# HOW TO COMPLETE THIS TASK
Every record below needs to be written out exactly, apart from the pictures.

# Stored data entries
————

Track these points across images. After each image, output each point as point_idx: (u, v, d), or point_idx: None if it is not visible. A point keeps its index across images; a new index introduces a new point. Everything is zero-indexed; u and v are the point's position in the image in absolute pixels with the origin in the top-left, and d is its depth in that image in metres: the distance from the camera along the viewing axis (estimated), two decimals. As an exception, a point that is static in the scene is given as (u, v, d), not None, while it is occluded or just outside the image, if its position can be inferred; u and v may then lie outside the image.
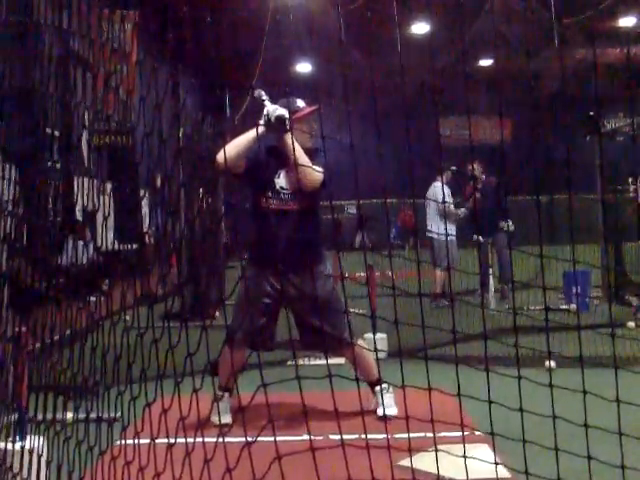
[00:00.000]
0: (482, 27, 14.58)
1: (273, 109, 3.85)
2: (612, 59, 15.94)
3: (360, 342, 4.20)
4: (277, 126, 3.85)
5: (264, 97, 4.00)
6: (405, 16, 15.77)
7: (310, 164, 3.86)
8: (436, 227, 8.97)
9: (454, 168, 9.21)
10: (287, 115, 3.84)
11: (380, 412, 4.02)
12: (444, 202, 8.59)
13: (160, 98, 2.20)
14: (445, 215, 8.94)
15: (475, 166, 9.55)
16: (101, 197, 3.09)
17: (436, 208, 8.95)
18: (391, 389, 4.16)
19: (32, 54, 3.69)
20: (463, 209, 9.28)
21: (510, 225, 9.26)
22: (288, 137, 3.84)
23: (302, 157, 3.82)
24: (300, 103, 4.14)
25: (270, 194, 4.04)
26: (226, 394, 4.09)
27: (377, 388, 4.19)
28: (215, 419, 3.79)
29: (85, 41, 3.07)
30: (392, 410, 4.00)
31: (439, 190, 8.97)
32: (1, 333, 3.25)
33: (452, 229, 9.09)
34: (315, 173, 3.81)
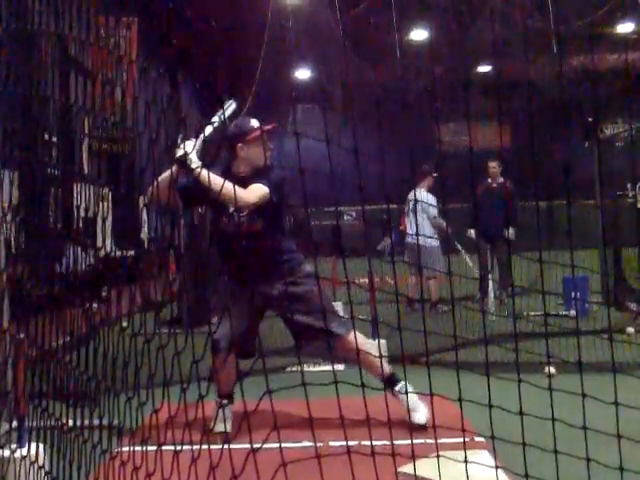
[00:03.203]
0: (481, 33, 14.63)
1: (181, 149, 3.70)
2: (610, 65, 15.99)
3: (354, 335, 4.00)
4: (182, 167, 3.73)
5: (215, 117, 3.90)
6: (404, 23, 15.82)
7: (231, 188, 3.63)
8: (426, 234, 8.93)
9: (435, 174, 9.18)
10: (191, 158, 3.69)
11: (418, 419, 3.85)
12: (440, 204, 8.59)
13: (161, 103, 2.22)
14: (434, 226, 8.97)
15: (495, 164, 9.56)
16: (100, 204, 3.10)
17: (426, 216, 8.95)
18: (410, 387, 3.96)
19: (32, 60, 3.70)
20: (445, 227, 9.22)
21: (511, 234, 9.25)
22: (200, 174, 3.69)
23: (222, 188, 3.61)
24: (254, 123, 4.07)
25: (225, 218, 4.03)
26: (225, 401, 4.10)
27: (397, 388, 4.02)
28: (218, 427, 3.79)
29: (86, 48, 3.08)
30: (421, 416, 3.88)
31: (425, 197, 8.94)
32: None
33: (436, 237, 9.08)
34: (246, 196, 3.74)
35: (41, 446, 2.98)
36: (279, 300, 4.00)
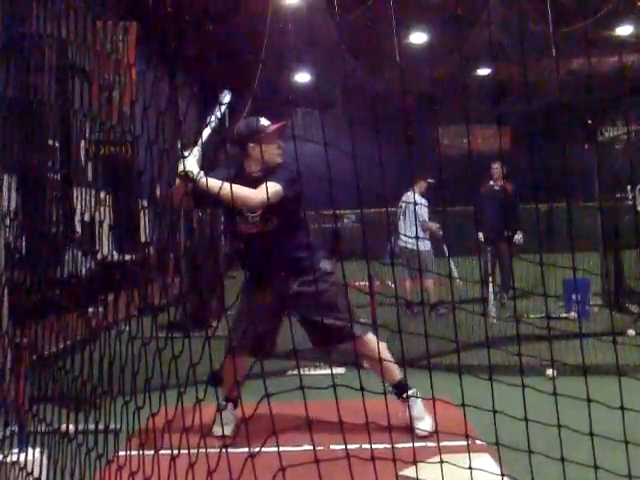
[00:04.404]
0: (479, 36, 14.62)
1: (184, 161, 3.66)
2: (609, 67, 16.00)
3: (371, 336, 4.01)
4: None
5: (212, 117, 3.89)
6: (403, 26, 15.82)
7: (238, 191, 3.66)
8: (421, 239, 8.92)
9: (431, 180, 9.16)
10: (193, 170, 3.67)
11: (422, 427, 3.67)
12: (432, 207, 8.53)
13: (161, 106, 2.21)
14: (423, 228, 8.95)
15: (496, 166, 9.54)
16: (100, 208, 3.10)
17: (420, 220, 8.93)
18: (418, 393, 3.95)
19: (32, 65, 3.70)
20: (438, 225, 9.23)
21: (520, 239, 9.23)
22: (205, 183, 3.67)
23: (230, 192, 3.55)
24: (264, 122, 4.05)
25: (239, 219, 4.01)
26: (230, 405, 4.07)
27: (404, 395, 3.94)
28: (217, 430, 3.78)
29: (85, 52, 3.08)
30: (426, 425, 3.72)
31: (417, 201, 8.92)
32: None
33: (427, 241, 9.09)
34: (254, 195, 3.72)
35: (31, 451, 2.95)
36: (297, 299, 3.96)
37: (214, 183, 3.66)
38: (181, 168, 3.68)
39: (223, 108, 4.07)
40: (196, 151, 3.78)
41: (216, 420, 3.73)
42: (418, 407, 3.92)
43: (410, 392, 3.95)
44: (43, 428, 2.91)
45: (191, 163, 3.72)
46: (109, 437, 2.32)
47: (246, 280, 4.13)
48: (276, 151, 4.04)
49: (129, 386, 2.20)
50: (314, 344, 4.20)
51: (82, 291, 3.09)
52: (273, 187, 3.79)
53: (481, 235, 9.01)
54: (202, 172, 3.74)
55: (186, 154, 3.70)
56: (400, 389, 3.98)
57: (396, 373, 3.99)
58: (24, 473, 2.81)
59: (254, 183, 3.83)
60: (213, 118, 3.93)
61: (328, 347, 4.24)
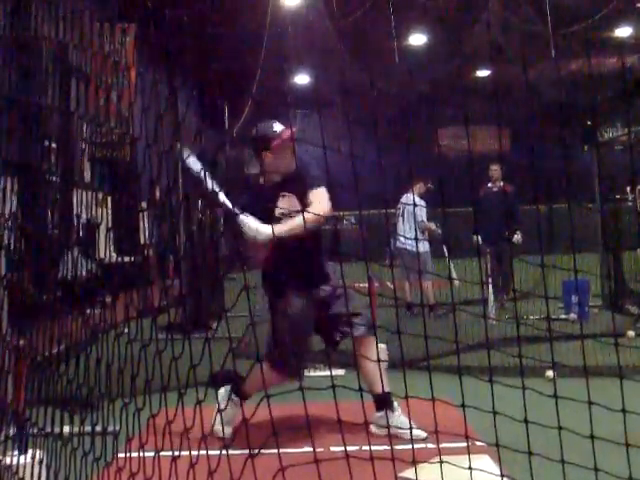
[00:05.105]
0: (479, 38, 14.65)
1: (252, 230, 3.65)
2: (609, 69, 16.03)
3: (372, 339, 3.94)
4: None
5: (210, 185, 3.72)
6: (402, 27, 15.84)
7: (304, 217, 3.62)
8: (421, 240, 8.94)
9: (431, 186, 9.15)
10: (261, 234, 3.64)
11: (417, 433, 3.53)
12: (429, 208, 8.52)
13: (160, 109, 2.21)
14: (421, 229, 8.95)
15: (495, 167, 9.53)
16: (100, 209, 3.10)
17: (418, 221, 8.93)
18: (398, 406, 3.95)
19: (32, 67, 3.70)
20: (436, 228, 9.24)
21: (519, 239, 9.23)
22: (269, 233, 3.64)
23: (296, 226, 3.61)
24: (277, 127, 3.92)
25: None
26: (237, 400, 3.99)
27: (391, 415, 3.82)
28: (217, 430, 3.75)
29: (85, 55, 3.08)
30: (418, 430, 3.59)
31: (415, 202, 8.92)
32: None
33: (426, 242, 9.10)
34: (320, 213, 3.65)
35: (26, 455, 2.94)
36: (325, 301, 3.93)
37: (281, 227, 3.62)
38: (252, 234, 3.66)
39: (195, 166, 3.85)
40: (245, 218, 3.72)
41: (216, 420, 3.71)
42: (400, 420, 3.81)
43: (394, 415, 3.86)
44: (42, 431, 2.91)
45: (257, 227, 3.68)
46: (109, 439, 2.31)
47: (277, 290, 3.98)
48: (291, 155, 3.91)
49: (129, 388, 2.20)
50: (329, 340, 4.09)
51: (81, 293, 3.09)
52: (323, 193, 3.77)
53: (480, 237, 9.01)
54: (263, 227, 3.68)
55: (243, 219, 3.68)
56: (384, 402, 3.85)
57: (387, 383, 3.82)
58: (16, 478, 2.80)
59: (274, 189, 3.82)
60: (210, 184, 3.77)
61: (347, 333, 4.09)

————

# RESULT OF THIS EXERCISE
Track these points across images. After each image, output each point as point_idx: (u, v, d), or point_idx: None if it is not visible. A point keeps its index across images; a new index introduces a new point. Everything is zero-indexed; u and v are the point's position in the image in absolute pixels with the origin in the top-left, and d is its depth in that image in metres: the distance from the camera along the viewing axis (estimated), two decimals. As an exception, a point that is static in the scene is given as (u, v, d), not None, while it is occluded or just outside the image, if its position can be inferred; u and v may then lie outside the image.
[00:00.000]
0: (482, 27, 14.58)
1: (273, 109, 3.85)
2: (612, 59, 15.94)
3: (360, 342, 4.20)
4: (277, 126, 3.85)
5: (264, 97, 4.00)
6: (405, 16, 15.77)
7: (310, 164, 3.86)
8: (436, 227, 8.97)
9: (454, 168, 9.21)
10: (287, 115, 3.84)
11: (380, 412, 4.02)
12: (444, 202, 8.59)
13: (160, 98, 2.20)
14: (445, 215, 8.94)
15: (475, 166, 9.55)
16: (101, 197, 3.09)
17: (436, 208, 8.95)
18: (391, 389, 4.16)
19: (32, 54, 3.69)
20: (463, 209, 9.28)
21: (510, 225, 9.26)
22: (288, 137, 3.84)
23: (302, 157, 3.82)
24: (300, 103, 4.14)
25: (270, 194, 4.04)
26: (226, 394, 4.09)
27: (377, 388, 4.19)
28: (215, 419, 3.79)
29: (85, 41, 3.07)
30: (392, 410, 4.00)
31: (439, 190, 8.97)
32: (1, 333, 3.25)
33: (452, 229, 9.09)
34: (315, 173, 3.81)
[00:03.203]
0: (481, 33, 14.63)
1: (181, 149, 3.70)
2: (610, 65, 15.99)
3: (354, 335, 4.00)
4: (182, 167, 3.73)
5: (215, 117, 3.90)
6: (404, 23, 15.82)
7: (231, 188, 3.63)
8: (426, 234, 8.93)
9: (435, 174, 9.18)
10: (191, 158, 3.69)
11: (418, 419, 3.85)
12: (440, 204, 8.59)
13: (161, 103, 2.22)
14: (434, 226, 8.97)
15: (495, 164, 9.56)
16: (100, 204, 3.10)
17: (426, 216, 8.95)
18: (410, 387, 3.96)
19: (32, 60, 3.70)
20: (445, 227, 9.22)
21: (511, 234, 9.25)
22: (200, 174, 3.69)
23: (222, 188, 3.61)
24: (254, 123, 4.07)
25: (225, 218, 4.03)
26: (225, 401, 4.10)
27: (397, 388, 4.02)
28: (218, 427, 3.79)
29: (86, 48, 3.08)
30: (421, 416, 3.88)
31: (425, 197, 8.94)
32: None
33: (436, 237, 9.08)
34: (246, 196, 3.74)
35: (41, 446, 2.98)
36: (279, 300, 4.00)
[00:04.404]
0: (479, 36, 14.62)
1: (184, 161, 3.66)
2: (609, 67, 16.00)
3: (371, 336, 4.01)
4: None
5: (212, 117, 3.89)
6: (403, 26, 15.82)
7: (238, 191, 3.66)
8: (421, 239, 8.92)
9: (431, 180, 9.16)
10: (193, 170, 3.67)
11: (422, 427, 3.67)
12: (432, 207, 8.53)
13: (161, 106, 2.21)
14: (423, 228, 8.95)
15: (496, 166, 9.54)
16: (100, 208, 3.10)
17: (420, 220, 8.93)
18: (418, 393, 3.95)
19: (32, 65, 3.70)
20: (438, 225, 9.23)
21: (520, 239, 9.23)
22: (205, 183, 3.67)
23: (230, 192, 3.55)
24: (264, 122, 4.05)
25: (239, 219, 4.01)
26: (230, 405, 4.07)
27: (404, 395, 3.94)
28: (217, 430, 3.78)
29: (85, 52, 3.08)
30: (426, 425, 3.72)
31: (417, 201, 8.92)
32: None
33: (427, 241, 9.09)
34: (254, 195, 3.72)
35: (31, 451, 2.95)
36: (297, 299, 3.96)
37: (214, 183, 3.66)
38: (181, 168, 3.68)
39: (223, 108, 4.07)
40: (196, 151, 3.78)
41: (216, 420, 3.73)
42: (418, 407, 3.92)
43: (410, 392, 3.95)
44: (43, 428, 2.91)
45: (191, 163, 3.72)
46: (109, 437, 2.32)
47: (246, 280, 4.13)
48: (276, 151, 4.04)
49: (129, 386, 2.20)
50: (314, 344, 4.20)
51: (82, 291, 3.09)
52: (273, 187, 3.79)
53: (481, 235, 9.01)
54: (202, 172, 3.74)
55: (186, 154, 3.70)
56: (400, 389, 3.98)
57: (396, 373, 3.99)
58: (24, 473, 2.81)
59: (254, 183, 3.83)
60: (213, 118, 3.93)
61: (328, 347, 4.24)
[00:05.105]
0: (479, 38, 14.65)
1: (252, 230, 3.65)
2: (609, 69, 16.03)
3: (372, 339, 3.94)
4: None
5: (210, 185, 3.72)
6: (402, 27, 15.84)
7: (304, 217, 3.62)
8: (421, 240, 8.94)
9: (431, 186, 9.15)
10: (261, 234, 3.64)
11: (417, 433, 3.53)
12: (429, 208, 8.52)
13: (160, 109, 2.21)
14: (421, 229, 8.95)
15: (495, 167, 9.53)
16: (100, 209, 3.10)
17: (418, 221, 8.93)
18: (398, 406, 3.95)
19: (32, 67, 3.70)
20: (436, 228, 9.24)
21: (519, 239, 9.23)
22: (269, 233, 3.64)
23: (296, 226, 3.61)
24: (277, 127, 3.92)
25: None
26: (237, 400, 3.99)
27: (391, 415, 3.82)
28: (217, 430, 3.75)
29: (85, 55, 3.08)
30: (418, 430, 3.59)
31: (415, 202, 8.92)
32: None
33: (426, 242, 9.10)
34: (320, 213, 3.65)
35: (26, 455, 2.94)
36: (325, 301, 3.93)
37: (281, 227, 3.62)
38: (252, 234, 3.66)
39: (195, 166, 3.85)
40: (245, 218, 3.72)
41: (216, 420, 3.71)
42: (400, 420, 3.81)
43: (394, 415, 3.86)
44: (42, 431, 2.91)
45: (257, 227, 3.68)
46: (109, 439, 2.31)
47: (277, 290, 3.98)
48: (291, 155, 3.91)
49: (129, 388, 2.20)
50: (329, 340, 4.09)
51: (81, 293, 3.09)
52: (323, 193, 3.77)
53: (480, 237, 9.01)
54: (263, 227, 3.68)
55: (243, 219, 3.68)
56: (384, 402, 3.85)
57: (387, 383, 3.82)
58: (16, 478, 2.80)
59: (274, 189, 3.82)
60: (210, 184, 3.77)
61: (347, 333, 4.09)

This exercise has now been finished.